Het college heeft een verweerschrift ingediend.
Mr. E.H.J. van Gerven, advocaat, heeft zich bij brief van 13 februari 2015 als opvolgend gemachtigde gesteld.
Het onderzoek ter zitting heeft plaatsgevonden op 27 januari 2016. Appellante heeft zich laten vertegenwoordigen door haar [echtgenoot] , mr. Van Gerven en mr. M. Peeters. Het college heeft zich laten vertegenwoordigen door mr. A.A.T.M. Brouns, mr. H. van Loo en mr. V.P.A. Dassen.

OVERWEGINGEN

1.1.
Bij brief van 11 januari 2013 heeft het collegeappellante bericht dat de nabetaling over 2012 binnenkort aan appellante wordt overgemaakt en dat het Centraal Administratie Kantoor (CAK) vervolgens de eigen bijdrage van de voorziening zal berekenen.
1.2.
Appellante heeft beroep ingesteld tegen deze brief. Zij heeft daarbij aangevoerd dat haar echtgenoot door fouten van het college telkenmale gedwongen wordt om procedures te starten. Omdat het college niet de juiste bedragen doorgeeft aan het CAK, wordt niet het juiste bedrag aan eigen bijdrage vastgesteld.

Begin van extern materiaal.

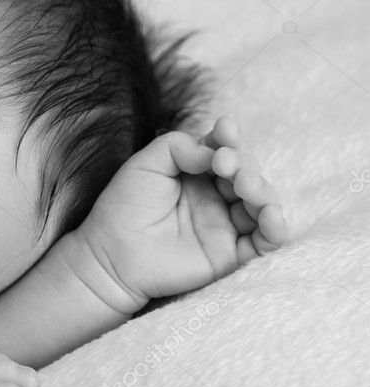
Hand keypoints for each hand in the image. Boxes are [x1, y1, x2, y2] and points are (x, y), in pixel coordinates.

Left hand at [76, 117, 287, 313]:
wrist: (110, 254)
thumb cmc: (123, 208)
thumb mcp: (145, 164)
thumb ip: (178, 147)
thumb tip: (213, 150)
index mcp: (195, 174)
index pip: (224, 150)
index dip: (229, 139)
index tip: (225, 131)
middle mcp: (214, 198)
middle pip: (247, 174)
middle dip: (243, 164)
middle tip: (224, 164)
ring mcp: (224, 226)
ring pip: (261, 204)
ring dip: (262, 190)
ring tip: (244, 185)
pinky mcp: (229, 255)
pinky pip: (264, 242)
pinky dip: (275, 229)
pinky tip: (271, 215)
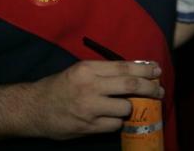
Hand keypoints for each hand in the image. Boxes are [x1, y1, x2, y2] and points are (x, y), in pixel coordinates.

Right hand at [25, 60, 163, 139]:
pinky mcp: (88, 126)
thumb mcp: (80, 71)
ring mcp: (89, 108)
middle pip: (130, 85)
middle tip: (159, 91)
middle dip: (150, 88)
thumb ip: (104, 72)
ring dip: (130, 108)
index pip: (124, 67)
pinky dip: (117, 122)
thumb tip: (134, 72)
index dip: (144, 69)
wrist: (33, 108)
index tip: (157, 70)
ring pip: (125, 108)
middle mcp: (90, 86)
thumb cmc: (59, 87)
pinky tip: (112, 119)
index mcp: (88, 69)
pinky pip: (115, 125)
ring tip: (127, 107)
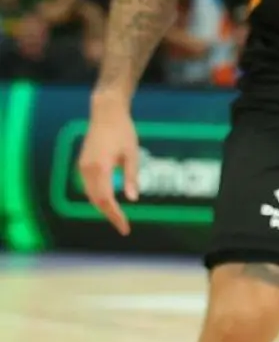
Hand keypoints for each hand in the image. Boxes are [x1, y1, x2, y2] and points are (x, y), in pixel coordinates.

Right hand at [76, 104, 140, 234]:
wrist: (106, 113)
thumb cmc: (123, 131)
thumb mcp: (132, 154)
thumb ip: (131, 177)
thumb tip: (133, 198)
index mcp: (100, 168)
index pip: (106, 200)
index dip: (115, 216)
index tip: (124, 227)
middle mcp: (87, 170)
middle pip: (96, 201)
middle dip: (109, 215)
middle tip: (123, 227)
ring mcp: (82, 167)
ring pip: (90, 195)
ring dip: (103, 207)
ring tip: (118, 217)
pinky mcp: (82, 164)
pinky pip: (88, 186)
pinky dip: (98, 197)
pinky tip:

2. De rechtbank heeft het beroep van appellante tegen deze brief niet-ontvankelijk verklaard, omdat deze niet op enig rechtsgevolg is gericht.
3. In hoger beroep heeft appellante aangevoerd dat zij het niet eens is met het oordeel van de rechtbank.

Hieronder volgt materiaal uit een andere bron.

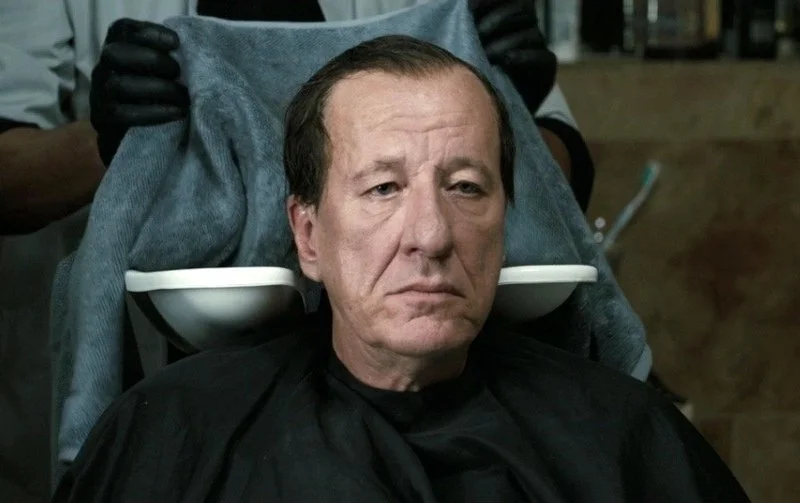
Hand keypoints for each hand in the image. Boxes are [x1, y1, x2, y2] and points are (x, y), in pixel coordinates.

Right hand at [90, 19, 189, 165]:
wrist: (135, 140)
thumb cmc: (155, 100)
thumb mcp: (159, 76)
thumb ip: (168, 61)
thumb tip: (195, 54)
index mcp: (117, 52)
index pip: (122, 30)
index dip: (149, 32)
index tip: (176, 42)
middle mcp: (103, 70)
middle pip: (115, 54)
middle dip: (151, 59)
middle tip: (177, 72)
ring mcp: (99, 96)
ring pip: (119, 84)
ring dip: (157, 88)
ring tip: (183, 97)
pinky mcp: (105, 121)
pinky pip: (124, 114)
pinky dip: (154, 113)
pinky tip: (177, 113)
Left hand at [470, 0, 556, 111]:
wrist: (498, 116)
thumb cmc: (480, 83)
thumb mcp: (469, 56)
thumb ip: (465, 36)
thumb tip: (452, 17)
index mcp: (508, 23)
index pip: (507, 1)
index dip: (490, 1)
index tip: (469, 6)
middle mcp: (526, 31)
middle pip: (520, 12)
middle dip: (496, 20)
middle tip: (478, 33)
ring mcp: (539, 49)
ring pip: (529, 34)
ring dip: (506, 42)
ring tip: (487, 54)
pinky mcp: (546, 70)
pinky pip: (541, 57)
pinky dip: (523, 57)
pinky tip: (506, 61)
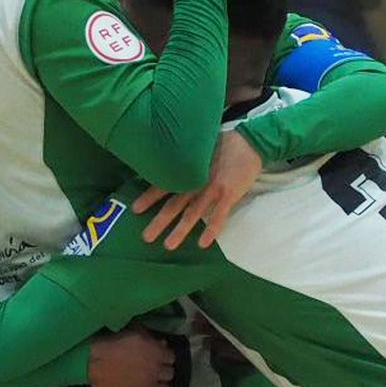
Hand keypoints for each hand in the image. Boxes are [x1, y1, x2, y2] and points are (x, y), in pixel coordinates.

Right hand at [88, 327, 175, 386]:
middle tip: (156, 369)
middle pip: (170, 374)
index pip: (171, 357)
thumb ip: (150, 338)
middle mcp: (156, 372)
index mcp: (156, 353)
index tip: (158, 356)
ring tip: (157, 385)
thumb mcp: (133, 334)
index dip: (164, 356)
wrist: (93, 363)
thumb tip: (162, 344)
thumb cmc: (111, 345)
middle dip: (163, 371)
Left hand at [132, 128, 261, 250]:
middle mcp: (196, 181)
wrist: (250, 141)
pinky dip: (211, 229)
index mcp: (187, 169)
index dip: (149, 197)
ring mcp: (212, 188)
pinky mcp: (229, 194)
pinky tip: (203, 244)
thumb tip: (166, 167)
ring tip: (168, 246)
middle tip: (146, 237)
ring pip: (193, 213)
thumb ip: (184, 161)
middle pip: (174, 204)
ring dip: (180, 230)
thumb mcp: (198, 148)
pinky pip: (219, 215)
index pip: (163, 184)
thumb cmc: (223, 144)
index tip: (135, 210)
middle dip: (159, 221)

4. De Raad overweegt het volgende.
4.1.
De Raad onderschrijft de overwegingen van de rechtbank en verenigt zich met het op grond daarvan gegeven oordeel.
4.2.
Appellante heeft in hoger beroep geen nieuwe gronden naar voren gebracht en/of gemotiveerd waarom de rechtbank tot een ander oordeel had moeten komen. Het hoger beroep slaagt daarom niet. De aangevallen uitspraak zal worden bevestigd.

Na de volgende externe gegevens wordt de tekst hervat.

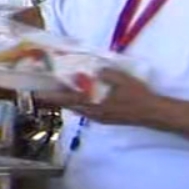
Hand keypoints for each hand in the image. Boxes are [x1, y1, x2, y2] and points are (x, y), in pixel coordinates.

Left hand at [41, 68, 166, 126]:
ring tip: (57, 92)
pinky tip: (78, 98)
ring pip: (76, 109)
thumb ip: (104, 73)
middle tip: (43, 91)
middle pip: (68, 105)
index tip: (37, 93)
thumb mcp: (121, 78)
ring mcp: (97, 117)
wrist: (151, 112)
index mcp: (94, 103)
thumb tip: (91, 69)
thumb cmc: (136, 94)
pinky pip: (85, 111)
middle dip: (55, 98)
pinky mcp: (103, 119)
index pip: (67, 99)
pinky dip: (77, 104)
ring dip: (66, 101)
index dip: (51, 96)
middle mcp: (92, 112)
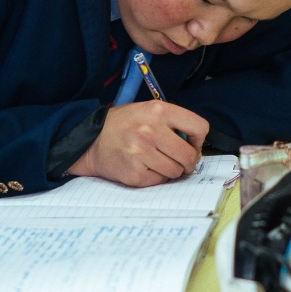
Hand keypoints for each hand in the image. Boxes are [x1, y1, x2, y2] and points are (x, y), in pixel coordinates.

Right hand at [68, 100, 208, 185]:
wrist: (90, 139)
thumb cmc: (123, 125)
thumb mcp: (148, 110)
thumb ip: (173, 122)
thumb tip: (195, 144)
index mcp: (158, 111)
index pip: (199, 127)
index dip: (199, 140)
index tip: (192, 144)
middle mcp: (151, 130)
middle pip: (189, 155)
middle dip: (189, 162)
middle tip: (182, 162)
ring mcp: (141, 153)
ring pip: (176, 171)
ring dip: (172, 170)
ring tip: (159, 162)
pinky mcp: (134, 173)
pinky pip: (159, 181)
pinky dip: (156, 178)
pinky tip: (146, 168)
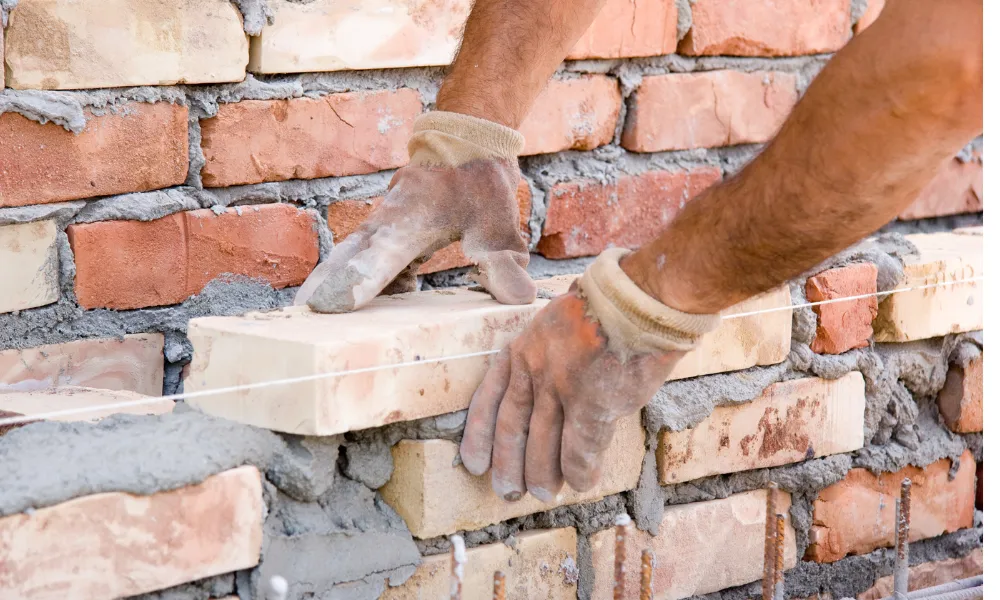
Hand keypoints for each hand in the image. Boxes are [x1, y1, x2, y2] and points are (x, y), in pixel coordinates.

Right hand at [295, 112, 535, 312]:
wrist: (466, 143)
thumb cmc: (480, 183)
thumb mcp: (500, 224)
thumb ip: (504, 263)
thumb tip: (519, 299)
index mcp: (413, 219)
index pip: (380, 257)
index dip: (357, 283)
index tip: (333, 305)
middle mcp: (388, 221)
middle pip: (348, 257)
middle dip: (324, 285)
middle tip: (300, 317)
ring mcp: (381, 224)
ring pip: (349, 255)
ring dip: (330, 281)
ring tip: (309, 316)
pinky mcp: (384, 231)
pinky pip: (363, 257)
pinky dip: (356, 278)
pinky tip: (366, 308)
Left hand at [459, 285, 684, 501]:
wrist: (638, 298)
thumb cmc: (607, 306)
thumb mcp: (558, 324)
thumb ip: (549, 358)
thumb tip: (553, 393)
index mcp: (522, 349)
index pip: (489, 398)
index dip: (480, 435)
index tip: (474, 463)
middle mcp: (533, 370)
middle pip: (512, 427)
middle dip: (508, 464)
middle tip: (507, 491)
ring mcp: (560, 388)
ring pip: (542, 444)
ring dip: (543, 473)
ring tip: (544, 494)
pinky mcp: (592, 405)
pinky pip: (579, 449)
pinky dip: (580, 470)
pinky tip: (582, 483)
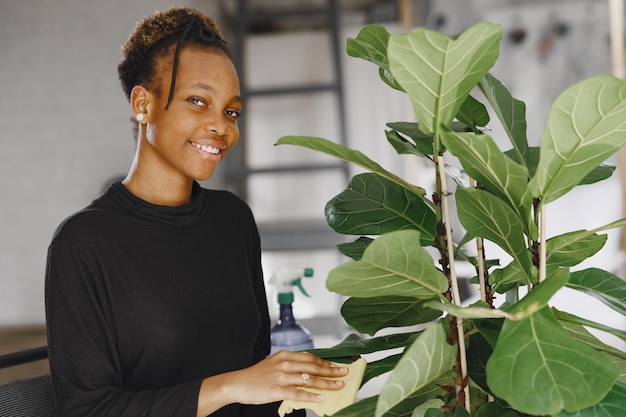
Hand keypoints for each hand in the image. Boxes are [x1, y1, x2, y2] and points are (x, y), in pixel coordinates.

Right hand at [230, 350, 348, 404]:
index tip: (338, 365)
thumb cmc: (257, 375)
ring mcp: (281, 376)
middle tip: (344, 373)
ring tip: (338, 385)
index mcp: (285, 355)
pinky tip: (321, 397)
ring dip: (326, 382)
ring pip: (309, 379)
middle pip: (313, 367)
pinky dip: (310, 395)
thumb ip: (291, 365)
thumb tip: (310, 371)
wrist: (238, 383)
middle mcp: (284, 363)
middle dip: (331, 370)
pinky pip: (297, 393)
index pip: (311, 358)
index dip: (326, 362)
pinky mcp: (277, 389)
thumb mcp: (275, 363)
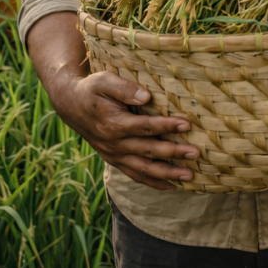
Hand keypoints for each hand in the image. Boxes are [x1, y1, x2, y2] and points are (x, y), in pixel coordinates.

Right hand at [51, 71, 198, 189]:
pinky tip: (172, 186)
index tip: (186, 124)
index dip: (166, 126)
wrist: (71, 105)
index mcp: (113, 124)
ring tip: (189, 176)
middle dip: (173, 153)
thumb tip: (146, 96)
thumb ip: (124, 88)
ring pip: (143, 169)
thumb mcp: (104, 81)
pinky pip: (135, 175)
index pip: (145, 127)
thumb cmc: (92, 90)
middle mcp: (114, 144)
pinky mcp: (115, 160)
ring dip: (167, 174)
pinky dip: (154, 183)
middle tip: (196, 153)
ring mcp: (115, 155)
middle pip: (148, 151)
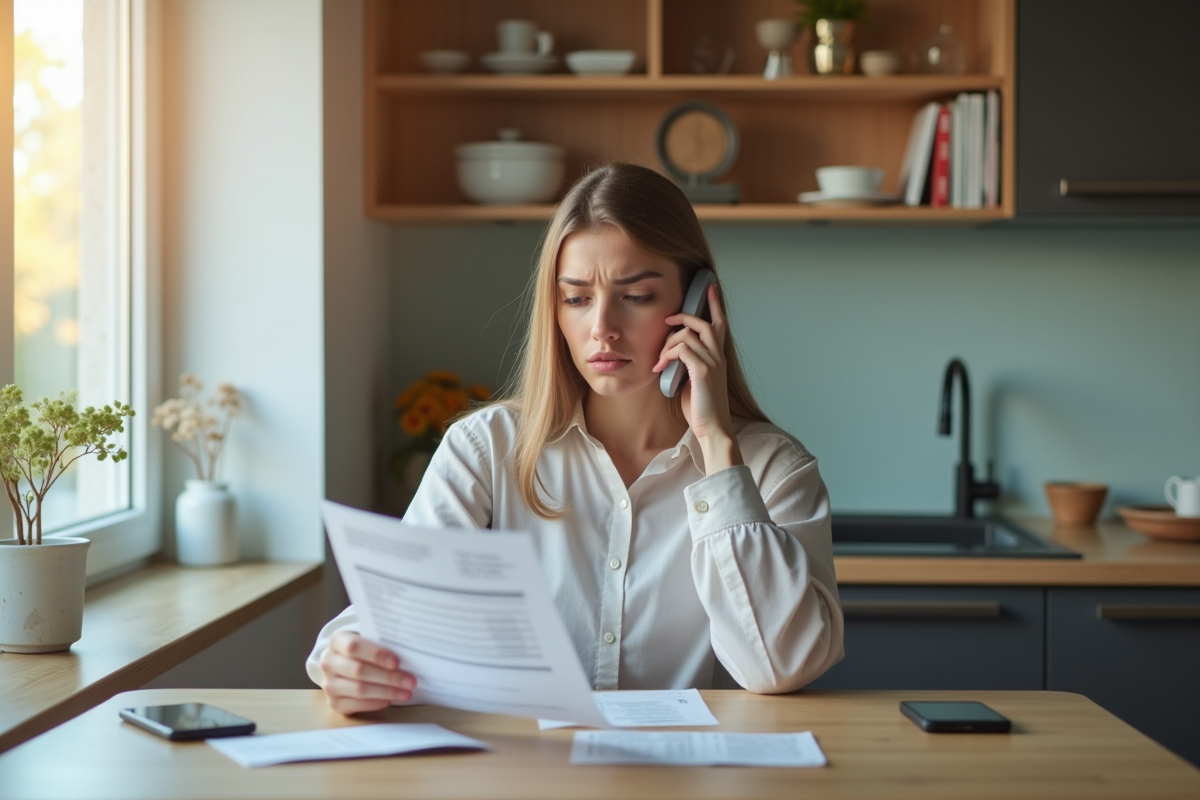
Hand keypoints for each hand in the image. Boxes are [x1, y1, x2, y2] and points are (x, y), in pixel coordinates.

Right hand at [318, 630, 415, 714]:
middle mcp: (328, 662)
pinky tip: (389, 700)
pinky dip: (375, 703)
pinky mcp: (334, 702)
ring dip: (386, 692)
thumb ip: (382, 643)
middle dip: (388, 677)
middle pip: (359, 670)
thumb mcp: (370, 639)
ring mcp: (329, 684)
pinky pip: (356, 705)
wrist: (345, 664)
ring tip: (406, 693)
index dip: (376, 655)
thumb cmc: (364, 650)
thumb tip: (409, 653)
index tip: (396, 662)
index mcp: (337, 640)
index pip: (354, 647)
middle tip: (410, 681)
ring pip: (359, 689)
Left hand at [653, 284, 742, 471]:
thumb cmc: (702, 409)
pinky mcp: (703, 372)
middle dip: (683, 316)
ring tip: (659, 360)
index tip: (710, 287)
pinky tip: (660, 369)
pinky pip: (682, 350)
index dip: (715, 304)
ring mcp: (712, 363)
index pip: (721, 324)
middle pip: (704, 323)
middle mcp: (718, 357)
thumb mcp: (694, 381)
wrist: (713, 429)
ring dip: (668, 343)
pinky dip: (667, 356)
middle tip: (666, 321)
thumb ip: (688, 365)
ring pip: (689, 334)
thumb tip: (672, 355)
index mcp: (718, 358)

5. Voor een veroordeling in de proceskosten bestaat geen aanleiding.

BESLISSING

De Centrale Raad van Beroep bevestigt de aangevallen uitspraak.
Deze uitspraak is gedaan door R.M. van Male als voorzitter en D.S. de Vries en N.R. Docter als leden, in tegenwoordigheid van M.A.E. Adamsson als griffier. De beslissing is uitgesproken in het openbaar op 9 maart 2016.